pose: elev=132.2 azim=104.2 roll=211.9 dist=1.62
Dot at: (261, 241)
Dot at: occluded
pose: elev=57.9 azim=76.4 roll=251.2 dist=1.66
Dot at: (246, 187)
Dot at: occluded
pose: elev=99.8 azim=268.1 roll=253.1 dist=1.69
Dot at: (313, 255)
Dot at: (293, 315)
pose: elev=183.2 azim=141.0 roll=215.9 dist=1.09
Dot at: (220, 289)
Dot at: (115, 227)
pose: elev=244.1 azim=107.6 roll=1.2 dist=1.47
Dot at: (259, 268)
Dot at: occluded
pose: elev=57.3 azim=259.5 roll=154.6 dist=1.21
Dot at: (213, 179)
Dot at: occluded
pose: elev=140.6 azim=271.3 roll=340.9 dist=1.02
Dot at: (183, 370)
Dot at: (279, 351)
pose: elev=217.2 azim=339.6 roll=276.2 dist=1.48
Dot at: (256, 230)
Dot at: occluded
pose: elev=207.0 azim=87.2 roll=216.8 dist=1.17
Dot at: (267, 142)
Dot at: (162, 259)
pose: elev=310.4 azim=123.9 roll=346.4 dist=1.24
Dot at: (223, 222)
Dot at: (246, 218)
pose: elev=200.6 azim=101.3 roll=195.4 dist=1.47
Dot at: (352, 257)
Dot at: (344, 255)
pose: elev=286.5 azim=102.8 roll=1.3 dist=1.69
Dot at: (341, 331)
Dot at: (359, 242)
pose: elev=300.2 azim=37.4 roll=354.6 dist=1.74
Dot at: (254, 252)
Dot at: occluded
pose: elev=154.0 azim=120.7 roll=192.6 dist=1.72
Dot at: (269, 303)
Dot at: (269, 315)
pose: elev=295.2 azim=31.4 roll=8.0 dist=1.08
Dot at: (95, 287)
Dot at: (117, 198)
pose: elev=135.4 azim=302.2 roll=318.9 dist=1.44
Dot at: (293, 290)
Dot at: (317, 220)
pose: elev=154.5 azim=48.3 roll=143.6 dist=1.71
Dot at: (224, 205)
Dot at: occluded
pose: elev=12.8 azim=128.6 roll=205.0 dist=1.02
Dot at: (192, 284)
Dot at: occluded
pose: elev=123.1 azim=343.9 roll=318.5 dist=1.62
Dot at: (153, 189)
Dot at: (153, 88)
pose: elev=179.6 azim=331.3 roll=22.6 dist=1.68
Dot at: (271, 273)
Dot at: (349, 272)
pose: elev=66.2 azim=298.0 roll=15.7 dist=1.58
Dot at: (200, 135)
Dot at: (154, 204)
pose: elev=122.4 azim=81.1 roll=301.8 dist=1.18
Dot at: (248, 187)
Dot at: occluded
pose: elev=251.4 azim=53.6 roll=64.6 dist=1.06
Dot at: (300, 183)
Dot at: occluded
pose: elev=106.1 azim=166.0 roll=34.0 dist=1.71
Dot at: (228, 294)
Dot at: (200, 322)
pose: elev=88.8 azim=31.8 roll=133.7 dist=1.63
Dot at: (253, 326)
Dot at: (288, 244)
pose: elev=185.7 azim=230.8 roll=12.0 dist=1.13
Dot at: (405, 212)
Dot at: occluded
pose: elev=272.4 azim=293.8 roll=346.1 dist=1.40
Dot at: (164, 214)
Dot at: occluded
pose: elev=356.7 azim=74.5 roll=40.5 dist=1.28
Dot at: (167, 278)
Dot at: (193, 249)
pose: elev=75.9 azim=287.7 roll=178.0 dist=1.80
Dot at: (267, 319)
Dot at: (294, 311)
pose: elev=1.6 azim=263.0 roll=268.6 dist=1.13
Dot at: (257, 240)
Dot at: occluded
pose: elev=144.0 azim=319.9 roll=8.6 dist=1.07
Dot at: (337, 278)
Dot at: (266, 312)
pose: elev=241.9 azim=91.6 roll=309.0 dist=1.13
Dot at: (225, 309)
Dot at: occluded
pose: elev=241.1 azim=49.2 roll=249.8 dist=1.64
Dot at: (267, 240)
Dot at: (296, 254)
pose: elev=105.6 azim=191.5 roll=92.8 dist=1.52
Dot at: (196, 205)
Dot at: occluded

★ ★ ★

** Direction **
Print every row above without changing a single character.

** Problem solution **
pose: elev=132.2 azim=104.2 roll=211.9 dist=1.62
Dot at: (261, 241)
Dot at: occluded
pose: elev=57.9 azim=76.4 roll=251.2 dist=1.66
Dot at: (246, 187)
Dot at: occluded
pose: elev=99.8 azim=268.1 roll=253.1 dist=1.69
Dot at: (313, 255)
Dot at: (293, 315)
pose: elev=183.2 azim=141.0 roll=215.9 dist=1.09
Dot at: (220, 289)
Dot at: (115, 227)
pose: elev=244.1 azim=107.6 roll=1.2 dist=1.47
Dot at: (259, 268)
Dot at: occluded
pose: elev=57.3 azim=259.5 roll=154.6 dist=1.21
Dot at: (213, 179)
Dot at: occluded
pose: elev=140.6 azim=271.3 roll=340.9 dist=1.02
Dot at: (183, 370)
Dot at: (279, 351)
pose: elev=217.2 azim=339.6 roll=276.2 dist=1.48
Dot at: (256, 230)
Dot at: occluded
pose: elev=207.0 azim=87.2 roll=216.8 dist=1.17
Dot at: (267, 142)
Dot at: (162, 259)
pose: elev=310.4 azim=123.9 roll=346.4 dist=1.24
Dot at: (223, 222)
Dot at: (246, 218)
pose: elev=200.6 azim=101.3 roll=195.4 dist=1.47
Dot at: (352, 257)
Dot at: (344, 255)
pose: elev=286.5 azim=102.8 roll=1.3 dist=1.69
Dot at: (341, 331)
Dot at: (359, 242)
pose: elev=300.2 azim=37.4 roll=354.6 dist=1.74
Dot at: (254, 252)
Dot at: occluded
pose: elev=154.0 azim=120.7 roll=192.6 dist=1.72
Dot at: (269, 303)
Dot at: (269, 315)
pose: elev=295.2 azim=31.4 roll=8.0 dist=1.08
Dot at: (95, 287)
Dot at: (117, 198)
pose: elev=135.4 azim=302.2 roll=318.9 dist=1.44
Dot at: (293, 290)
Dot at: (317, 220)
pose: elev=154.5 azim=48.3 roll=143.6 dist=1.71
Dot at: (224, 205)
Dot at: occluded
pose: elev=12.8 azim=128.6 roll=205.0 dist=1.02
Dot at: (192, 284)
Dot at: occluded
pose: elev=123.1 azim=343.9 roll=318.5 dist=1.62
Dot at: (153, 189)
Dot at: (153, 88)
pose: elev=179.6 azim=331.3 roll=22.6 dist=1.68
Dot at: (271, 273)
Dot at: (349, 272)
pose: elev=66.2 azim=298.0 roll=15.7 dist=1.58
Dot at: (200, 135)
Dot at: (154, 204)
pose: elev=122.4 azim=81.1 roll=301.8 dist=1.18
Dot at: (248, 187)
Dot at: occluded
pose: elev=251.4 azim=53.6 roll=64.6 dist=1.06
Dot at: (300, 183)
Dot at: occluded
pose: elev=106.1 azim=166.0 roll=34.0 dist=1.71
Dot at: (228, 294)
Dot at: (200, 322)
pose: elev=88.8 azim=31.8 roll=133.7 dist=1.63
Dot at: (253, 326)
Dot at: (288, 244)
pose: elev=185.7 azim=230.8 roll=12.0 dist=1.13
Dot at: (405, 212)
Dot at: occluded
pose: elev=272.4 azim=293.8 roll=346.1 dist=1.40
Dot at: (164, 214)
Dot at: occluded
pose: elev=356.7 azim=74.5 roll=40.5 dist=1.28
Dot at: (167, 278)
Dot at: (193, 249)
pose: elev=75.9 azim=287.7 roll=178.0 dist=1.80
Dot at: (267, 319)
Dot at: (294, 311)
pose: elev=1.6 azim=263.0 roll=268.6 dist=1.13
Dot at: (257, 240)
Dot at: occluded
pose: elev=144.0 azim=319.9 roll=8.6 dist=1.07
Dot at: (337, 278)
Dot at: (266, 312)
pose: elev=241.9 azim=91.6 roll=309.0 dist=1.13
Dot at: (225, 309)
Dot at: occluded
pose: elev=241.1 azim=49.2 roll=249.8 dist=1.64
Dot at: (267, 240)
Dot at: (296, 254)
pose: elev=105.6 azim=191.5 roll=92.8 dist=1.52
Dot at: (196, 205)
Dot at: occluded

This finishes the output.